Normalizando a respiração e tentando me acalmar.

_Onde você se meteu?_ Quase como uma cobrança_ Faz horas que eu te mandei um monte de mensagens e você nem um sinal de vida...

"Desculpa aí! Mas é que eu estava dando umas voltinhas pelo o mundo dos mortos e voltei quase agora"

_ Foi mal, cara. Mas é que eu acabei cochilando e dormi mais do que devia_ Olhei para o despertador e vi que já passava das dez da noite. Ótimo! Agora não terei mais sono para o resto da noite. Continuei _ Mas o que foi? Aconteceu alguma coisa?

_ Não... Não é nada. Eu só liguei mesmo pra avisar que o pessoal da escola decidiram finalmente fazer a nossa festa de despedida, e eu queria saber se você estava afim de ir.

Desde o começo do mês, os alunos do terceiro ano, estavam decidindo se fariam ou não, uma festa de despedida para celebrar o último ano na Duque de Caxias. E até que enfim essa festa iria acontecer.

_Quer dizer que vai ter mesmo a festa...
Ajeitei o corpo na cabeceira.

_ Pois, é... Depois de tanto falatório, a senhorita Ana acabou concordando em liberar para nós o espaço da quadra pra sexta à noite.

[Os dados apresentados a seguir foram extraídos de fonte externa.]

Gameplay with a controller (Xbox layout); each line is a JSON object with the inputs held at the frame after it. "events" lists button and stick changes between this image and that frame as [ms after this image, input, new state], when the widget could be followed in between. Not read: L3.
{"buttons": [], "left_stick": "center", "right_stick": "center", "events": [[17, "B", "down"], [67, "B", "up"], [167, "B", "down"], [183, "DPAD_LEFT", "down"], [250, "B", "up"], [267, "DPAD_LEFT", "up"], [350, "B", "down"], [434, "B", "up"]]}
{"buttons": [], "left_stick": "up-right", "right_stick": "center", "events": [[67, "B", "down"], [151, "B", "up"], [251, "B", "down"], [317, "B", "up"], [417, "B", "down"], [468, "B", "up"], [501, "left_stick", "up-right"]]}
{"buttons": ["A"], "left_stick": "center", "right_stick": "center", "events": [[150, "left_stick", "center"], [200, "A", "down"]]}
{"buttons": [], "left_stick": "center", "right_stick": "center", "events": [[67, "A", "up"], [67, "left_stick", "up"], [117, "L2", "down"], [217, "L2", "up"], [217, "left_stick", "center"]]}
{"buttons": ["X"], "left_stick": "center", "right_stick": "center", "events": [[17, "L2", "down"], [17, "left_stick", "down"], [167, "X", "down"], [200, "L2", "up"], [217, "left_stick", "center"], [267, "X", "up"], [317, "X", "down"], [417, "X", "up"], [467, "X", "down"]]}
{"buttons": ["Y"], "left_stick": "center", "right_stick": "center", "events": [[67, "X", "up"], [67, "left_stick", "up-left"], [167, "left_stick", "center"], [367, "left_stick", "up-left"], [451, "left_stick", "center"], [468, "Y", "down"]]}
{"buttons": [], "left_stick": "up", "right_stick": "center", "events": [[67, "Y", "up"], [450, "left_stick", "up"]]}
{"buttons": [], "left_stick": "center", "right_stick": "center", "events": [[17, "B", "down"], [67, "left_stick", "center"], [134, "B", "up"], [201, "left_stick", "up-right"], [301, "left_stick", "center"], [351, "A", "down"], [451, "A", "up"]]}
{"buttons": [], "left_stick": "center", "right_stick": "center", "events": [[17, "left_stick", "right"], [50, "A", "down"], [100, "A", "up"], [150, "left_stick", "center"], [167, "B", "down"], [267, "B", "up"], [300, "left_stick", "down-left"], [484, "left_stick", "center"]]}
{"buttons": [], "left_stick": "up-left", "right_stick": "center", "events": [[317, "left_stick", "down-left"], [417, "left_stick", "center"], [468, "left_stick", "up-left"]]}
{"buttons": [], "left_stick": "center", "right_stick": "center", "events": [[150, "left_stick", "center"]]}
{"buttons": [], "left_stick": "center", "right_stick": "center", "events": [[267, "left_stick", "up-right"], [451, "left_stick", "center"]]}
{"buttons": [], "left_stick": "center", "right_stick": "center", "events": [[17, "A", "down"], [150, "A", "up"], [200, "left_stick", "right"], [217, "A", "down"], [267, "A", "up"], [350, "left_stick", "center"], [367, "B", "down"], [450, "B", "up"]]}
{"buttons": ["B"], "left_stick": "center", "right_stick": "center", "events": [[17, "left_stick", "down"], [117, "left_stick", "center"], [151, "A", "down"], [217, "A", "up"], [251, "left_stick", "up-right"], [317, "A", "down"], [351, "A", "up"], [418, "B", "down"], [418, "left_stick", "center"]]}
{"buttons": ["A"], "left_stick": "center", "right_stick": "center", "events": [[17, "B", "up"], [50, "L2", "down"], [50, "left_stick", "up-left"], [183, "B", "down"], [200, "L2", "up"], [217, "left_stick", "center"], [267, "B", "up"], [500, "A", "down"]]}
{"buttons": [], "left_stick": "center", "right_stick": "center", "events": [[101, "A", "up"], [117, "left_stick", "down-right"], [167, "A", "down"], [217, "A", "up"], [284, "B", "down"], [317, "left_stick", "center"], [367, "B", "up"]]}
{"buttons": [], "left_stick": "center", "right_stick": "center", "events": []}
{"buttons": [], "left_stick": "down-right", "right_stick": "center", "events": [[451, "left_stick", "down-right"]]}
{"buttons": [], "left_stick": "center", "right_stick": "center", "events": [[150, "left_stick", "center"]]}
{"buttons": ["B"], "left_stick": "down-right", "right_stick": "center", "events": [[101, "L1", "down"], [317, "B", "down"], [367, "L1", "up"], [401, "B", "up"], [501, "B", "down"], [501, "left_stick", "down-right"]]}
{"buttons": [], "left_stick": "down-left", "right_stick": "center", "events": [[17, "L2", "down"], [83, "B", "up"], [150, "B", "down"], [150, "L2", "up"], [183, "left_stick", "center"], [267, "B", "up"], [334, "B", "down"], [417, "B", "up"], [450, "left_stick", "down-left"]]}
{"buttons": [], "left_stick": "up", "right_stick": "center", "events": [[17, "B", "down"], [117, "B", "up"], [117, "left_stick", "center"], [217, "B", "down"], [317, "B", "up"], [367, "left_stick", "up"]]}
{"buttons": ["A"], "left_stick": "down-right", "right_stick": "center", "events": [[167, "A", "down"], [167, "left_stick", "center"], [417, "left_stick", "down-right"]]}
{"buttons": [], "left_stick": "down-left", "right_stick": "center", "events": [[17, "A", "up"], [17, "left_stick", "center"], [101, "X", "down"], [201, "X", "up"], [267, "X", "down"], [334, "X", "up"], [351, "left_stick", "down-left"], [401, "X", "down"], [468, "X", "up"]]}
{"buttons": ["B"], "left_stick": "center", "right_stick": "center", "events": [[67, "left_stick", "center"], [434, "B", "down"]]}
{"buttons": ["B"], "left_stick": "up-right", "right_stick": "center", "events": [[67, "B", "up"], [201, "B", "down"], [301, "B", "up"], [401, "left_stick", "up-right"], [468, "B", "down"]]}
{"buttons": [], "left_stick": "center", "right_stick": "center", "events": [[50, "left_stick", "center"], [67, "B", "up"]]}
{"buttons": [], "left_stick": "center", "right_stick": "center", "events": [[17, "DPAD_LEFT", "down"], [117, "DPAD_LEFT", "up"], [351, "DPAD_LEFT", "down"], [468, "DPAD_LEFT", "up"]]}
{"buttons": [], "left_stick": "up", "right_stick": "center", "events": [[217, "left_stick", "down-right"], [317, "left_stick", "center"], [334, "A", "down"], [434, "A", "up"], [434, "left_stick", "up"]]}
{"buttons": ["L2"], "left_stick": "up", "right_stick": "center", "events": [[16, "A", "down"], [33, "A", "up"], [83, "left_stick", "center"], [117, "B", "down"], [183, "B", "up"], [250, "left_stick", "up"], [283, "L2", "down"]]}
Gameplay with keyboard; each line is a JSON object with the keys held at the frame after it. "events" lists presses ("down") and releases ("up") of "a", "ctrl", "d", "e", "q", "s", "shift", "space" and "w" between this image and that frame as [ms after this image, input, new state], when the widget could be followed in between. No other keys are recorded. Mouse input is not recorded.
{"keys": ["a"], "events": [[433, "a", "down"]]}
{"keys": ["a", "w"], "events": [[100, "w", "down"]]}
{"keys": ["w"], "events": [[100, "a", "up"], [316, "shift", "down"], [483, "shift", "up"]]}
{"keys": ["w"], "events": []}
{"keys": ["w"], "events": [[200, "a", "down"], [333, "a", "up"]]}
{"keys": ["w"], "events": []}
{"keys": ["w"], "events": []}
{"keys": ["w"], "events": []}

A senhorita Ana, nossa Diretora, era avessa há qualquer tipo de festinha na Escola que não fosse por um motivo cultural e de aprendizado.

_ Não está muito em cima?

_ Eu também acho que não vai ser uma tarefa muito fácil organizar tudo em tão pouco tempo. Mas essas foram as condições da Senhorita Ana... Ela disse que só permitiria uma festa na quadra se fosse logo pra esse final de semana... Acho que a nossa Diretora quer se livrar o mais rápido possível de nós _ riu e continuou_ Mas disseram que já está quase tudo arranjado então isso não vai ser um problema na verdade. Tá todo mundo tão empolgado com essa despedida, que a maioria já se comprometeu em ajudar com alguma coisa_ suspirou_ Eu nem sabia de nada também. Quando cheguei em casa foi que recebi um telefonema de um dos organizadores da festa, me pedindo pra confirmar a presença de alguns e repassar a notícia para o resto da turma.

_ Eu não sei se vou, André _ Sem pestanejar, afinal precisava relaxar.

_ Acho que seria bom pra você se distrair um pouco...

_ Tenho minhas dúvidas.

Me preparava para desligar quando ouvi novamente os gritos de André ainda do outro lado do fone.

_ Bem... Parece que Mariane não teve dúvidas... Ela confirmou presença sem nem hesitar... Mas você é que sabe. Qualquer coisa é só me avisar. Tchau.

André desligou e todo esse tempo em que estive calado, só ouvindo pensei que talvez Mariane não tenha mesmo esquecido de mim. E que pra ela as coisas estavam normais e de boa.

Fiquei um pouco triste e enquanto olhava pra carta, mandei a mensagem para André confirmando a festa.